WORK TO BE COMPLETED
Pictures aside, print all of the data below exactly as written.

SUPPLIED MATERIAL
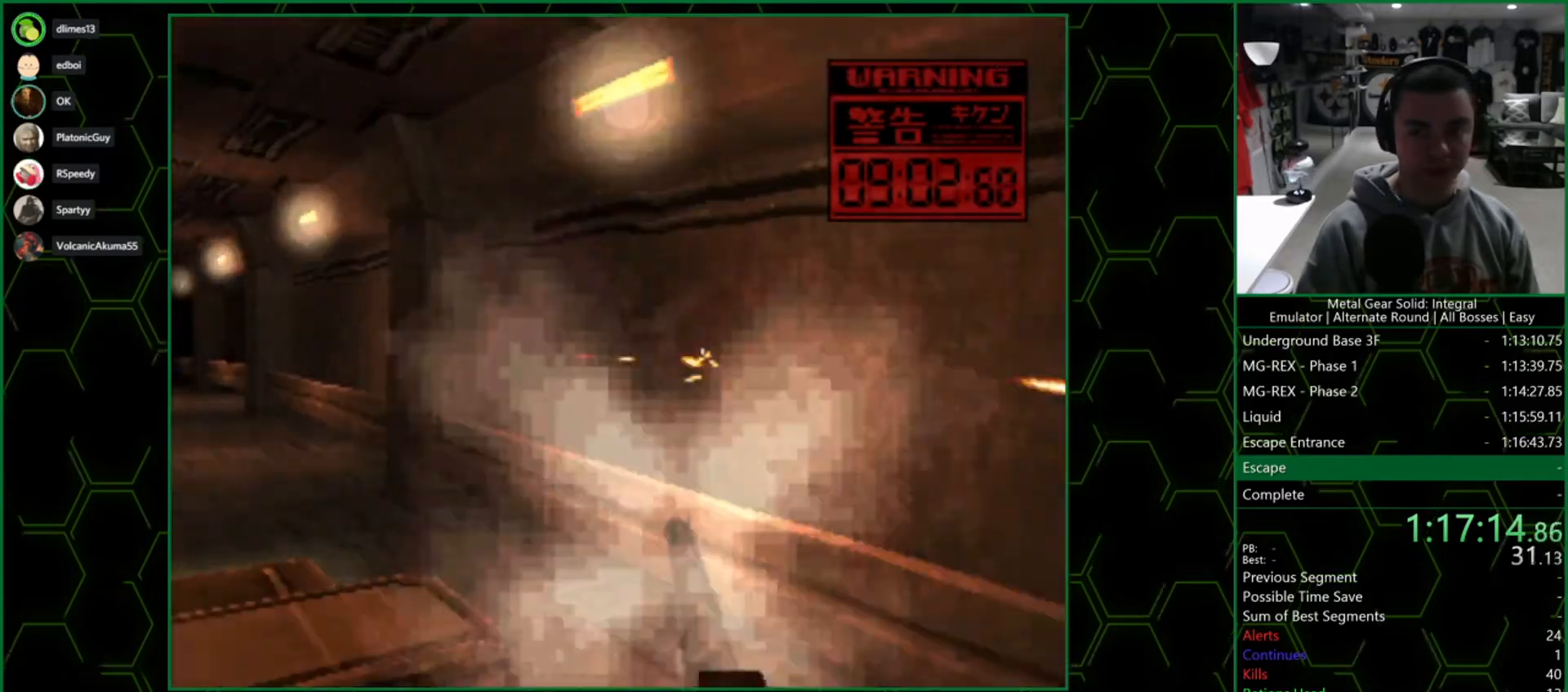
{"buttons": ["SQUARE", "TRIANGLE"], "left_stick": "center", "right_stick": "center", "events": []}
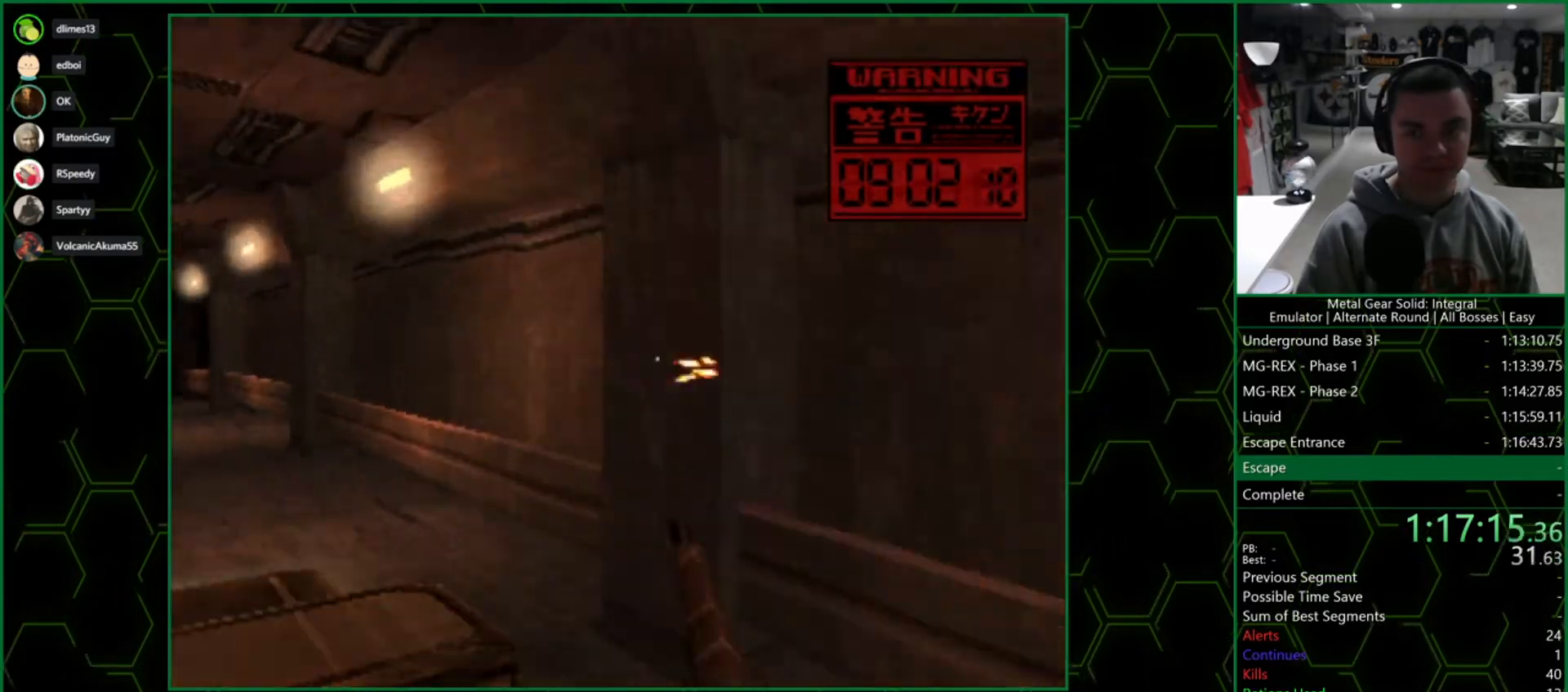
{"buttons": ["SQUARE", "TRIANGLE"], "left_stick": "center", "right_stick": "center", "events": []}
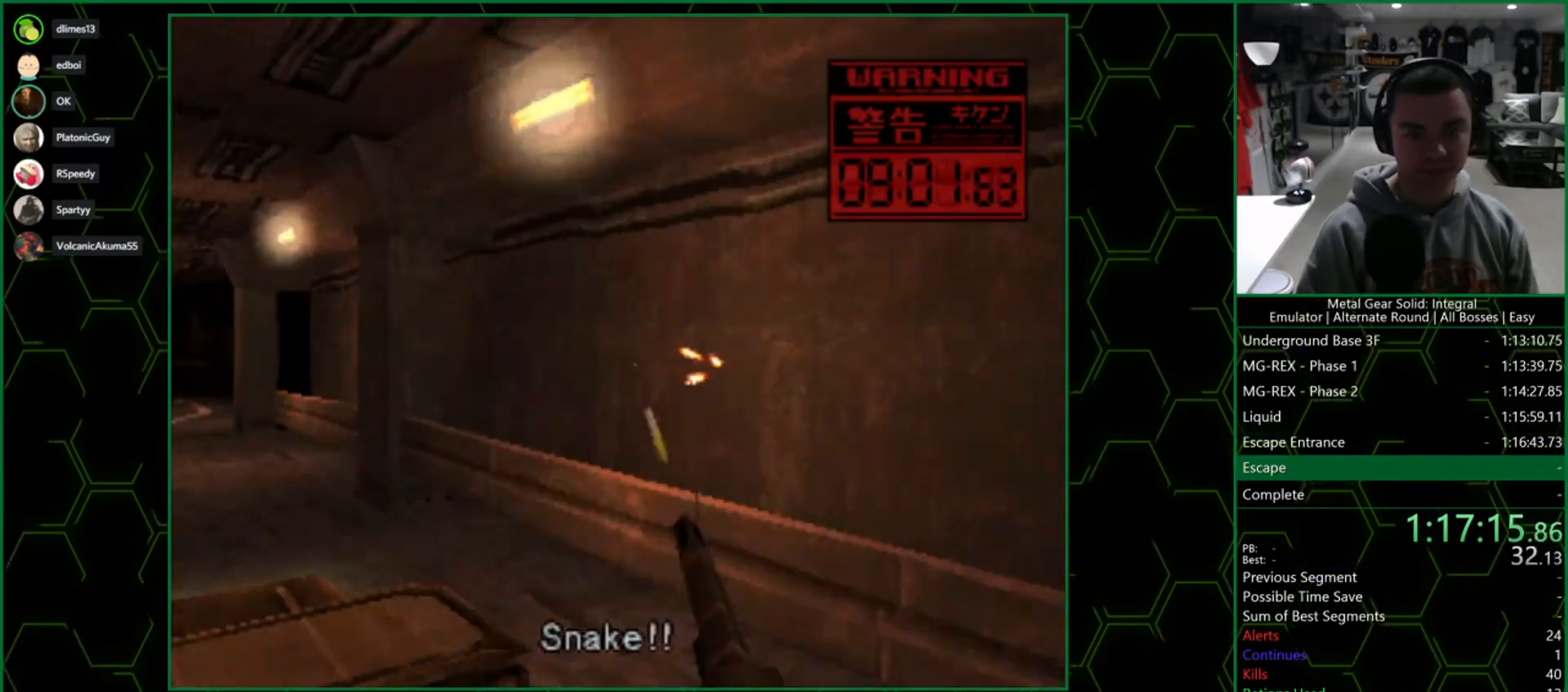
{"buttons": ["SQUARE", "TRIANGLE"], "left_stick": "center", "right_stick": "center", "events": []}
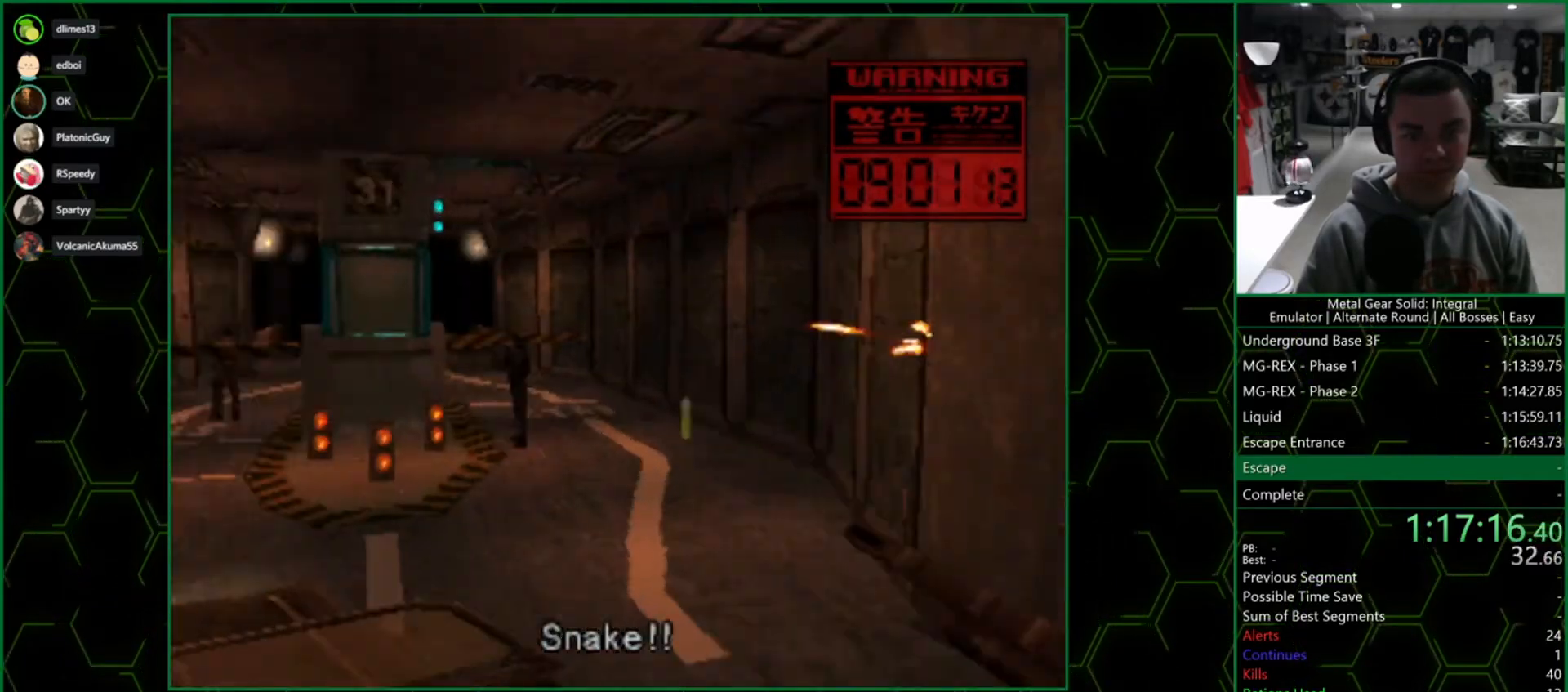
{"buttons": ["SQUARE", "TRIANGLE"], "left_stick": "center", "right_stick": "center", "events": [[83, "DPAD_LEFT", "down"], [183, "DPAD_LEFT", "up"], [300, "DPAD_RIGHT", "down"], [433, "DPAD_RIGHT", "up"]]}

EXERCISE RESULT
{"buttons": ["SQUARE", "TRIANGLE"], "left_stick": "center", "right_stick": "center", "events": []}
{"buttons": ["SQUARE", "TRIANGLE"], "left_stick": "center", "right_stick": "center", "events": []}
{"buttons": ["SQUARE", "TRIANGLE"], "left_stick": "center", "right_stick": "center", "events": []}
{"buttons": ["SQUARE", "TRIANGLE"], "left_stick": "center", "right_stick": "center", "events": [[83, "DPAD_LEFT", "down"], [183, "DPAD_LEFT", "up"], [300, "DPAD_RIGHT", "down"], [433, "DPAD_RIGHT", "up"]]}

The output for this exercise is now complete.